Songs We Love: Dear Eloise, 'Something Beautiful To Share'
There is a frenzied stasis to Dear Eloise, a billowing feedback that surfs languid, blissfully noisy shoegaze reminiscent of The Jesus And Mary Chain. The husband-and-wife duo has been making music for a decade in Beijing's underground scene, and Yang Haisong (the duo's "husband" half) has run the Maybe Mars label, a crucial document of rock music in China, for just as long. For the Chinese New Year, Dear Eloise offers a video for "Something Beautiful To Share" that delivers on the song's title.
Director Naomi Yang (Galaxie 500, Damon & Naomi) has been making a name for herself in recent years with abstract narratives and cinematography that picks up light where it's not always found. Naomi Yang tells NPR that she met Yang Haisong while on tour in China. She says she took this song from Dear Eloise's Uncontrollable, Ice Age Stories and filmed a pair of contrasting stories around Cambridge, Mass., while honoring what she learned in Beijing:
Dear Eloise never performs live, it is a studio project, so the plan always was to make the video in the U.S. without the band. I asked for a translation of the lyrics and I was moved by the melancholy, the sense of isolation and the nostalgia for "something beautiful." Having just experienced the vastness of Chinese cities, with pockets of the ancient disappearing amidst the shiny and new, I felt like I had an insight into some of the feeling behind the song. I felt like the isolation in a huge, crowded city could also mirror the isolation one can feel even within a relationship.

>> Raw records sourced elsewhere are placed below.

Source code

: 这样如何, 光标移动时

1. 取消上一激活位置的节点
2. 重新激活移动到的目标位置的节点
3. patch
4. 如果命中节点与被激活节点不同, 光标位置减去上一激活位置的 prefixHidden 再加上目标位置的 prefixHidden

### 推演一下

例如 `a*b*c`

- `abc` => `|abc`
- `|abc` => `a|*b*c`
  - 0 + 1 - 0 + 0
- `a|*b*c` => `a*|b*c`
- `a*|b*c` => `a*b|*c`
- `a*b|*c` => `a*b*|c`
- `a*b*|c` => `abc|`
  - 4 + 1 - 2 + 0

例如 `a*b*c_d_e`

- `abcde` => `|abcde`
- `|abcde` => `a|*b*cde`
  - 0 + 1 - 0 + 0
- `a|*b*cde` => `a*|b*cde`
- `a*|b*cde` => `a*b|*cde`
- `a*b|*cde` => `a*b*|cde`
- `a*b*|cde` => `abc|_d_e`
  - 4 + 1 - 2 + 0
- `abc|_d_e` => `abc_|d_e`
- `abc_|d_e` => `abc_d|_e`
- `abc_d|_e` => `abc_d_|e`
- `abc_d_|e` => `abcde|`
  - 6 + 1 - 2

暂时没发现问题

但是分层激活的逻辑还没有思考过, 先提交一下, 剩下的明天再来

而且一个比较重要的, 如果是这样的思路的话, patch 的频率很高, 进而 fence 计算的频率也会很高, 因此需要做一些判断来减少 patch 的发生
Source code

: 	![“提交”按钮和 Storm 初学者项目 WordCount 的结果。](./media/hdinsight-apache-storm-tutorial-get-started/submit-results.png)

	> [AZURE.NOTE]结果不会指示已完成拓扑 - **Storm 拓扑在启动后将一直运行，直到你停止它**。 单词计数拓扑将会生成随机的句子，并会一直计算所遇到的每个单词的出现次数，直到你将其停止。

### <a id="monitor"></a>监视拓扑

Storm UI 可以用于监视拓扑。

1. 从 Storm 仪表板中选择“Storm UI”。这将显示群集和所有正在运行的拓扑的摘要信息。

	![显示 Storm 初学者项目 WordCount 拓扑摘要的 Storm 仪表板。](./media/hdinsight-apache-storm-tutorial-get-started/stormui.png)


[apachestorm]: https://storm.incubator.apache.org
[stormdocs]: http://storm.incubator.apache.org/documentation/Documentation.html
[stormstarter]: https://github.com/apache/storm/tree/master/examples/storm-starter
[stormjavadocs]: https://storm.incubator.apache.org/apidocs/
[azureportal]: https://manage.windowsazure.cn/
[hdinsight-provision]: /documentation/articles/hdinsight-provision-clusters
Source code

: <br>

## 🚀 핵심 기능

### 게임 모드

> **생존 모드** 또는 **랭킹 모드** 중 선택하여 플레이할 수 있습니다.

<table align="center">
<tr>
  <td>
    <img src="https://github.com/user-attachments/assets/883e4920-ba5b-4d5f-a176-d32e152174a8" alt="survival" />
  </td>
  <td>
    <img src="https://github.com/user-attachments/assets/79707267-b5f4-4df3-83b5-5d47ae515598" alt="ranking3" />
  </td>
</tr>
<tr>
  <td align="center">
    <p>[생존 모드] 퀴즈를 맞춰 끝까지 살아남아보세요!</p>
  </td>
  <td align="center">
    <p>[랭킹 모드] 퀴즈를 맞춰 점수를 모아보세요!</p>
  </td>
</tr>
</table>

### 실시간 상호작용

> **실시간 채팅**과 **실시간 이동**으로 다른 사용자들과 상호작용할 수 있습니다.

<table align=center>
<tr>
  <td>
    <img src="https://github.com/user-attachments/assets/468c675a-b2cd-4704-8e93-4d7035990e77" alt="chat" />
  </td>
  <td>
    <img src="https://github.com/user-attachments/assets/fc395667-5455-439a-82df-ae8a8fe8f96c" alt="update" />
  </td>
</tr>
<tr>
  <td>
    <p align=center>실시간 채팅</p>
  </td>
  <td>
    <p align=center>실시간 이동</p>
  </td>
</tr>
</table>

"Something Beautiful To Share" is less a love song and more of a shared experience, an ache to find a connection out of isolation. Sun Xia sings lyrics that translate to "Maybe every city is doomed in a kind of mood / You and I are a part of it / So where can I find you something beautiful to share?"
Naomi Yang's video speaks to this connection through three characters: two young girls trawling a pumpkin patch and a woman in a black dress sketching in her library. Yang says they both highlight and contrast with isolation:
Laura K., who stars in the video, is currently a graduate student at Harvard, but she had a career before as a model. I had always been struck by her presence and I thought she would be great as the "isolated girl." And, in speaking to Laura about this role, she suggested that we film her with her drawings that she had made while waiting for hours on end at casting calls when she was a model — her own time as an "isolated girl."
Laura and I were shooting on the afternoon of the Harvard/Yale game and we drove by the area outside the Harvard Stadium where the tailgating parties had occurred earlier in the day — the debris was so incredible we stopped the car and got out and started filming. The game was still on and we could hear the cheers coming from the stadium — and as we finished up filming the game got out and the crowds hit the street — but it was perfect — the isolation in the crowd.
As for the kids, they are Anna Kotowicz and Valentina Marquez-Gültlingen — two best friends in real life. I thought that their friendship could be the "beautiful thing" in contrast to Laura's isolation — maybe a memory, maybe the present, I wanted it to be ambiguous.
Uncontrollable, Ice Age Stories is out now via Maybe Mars.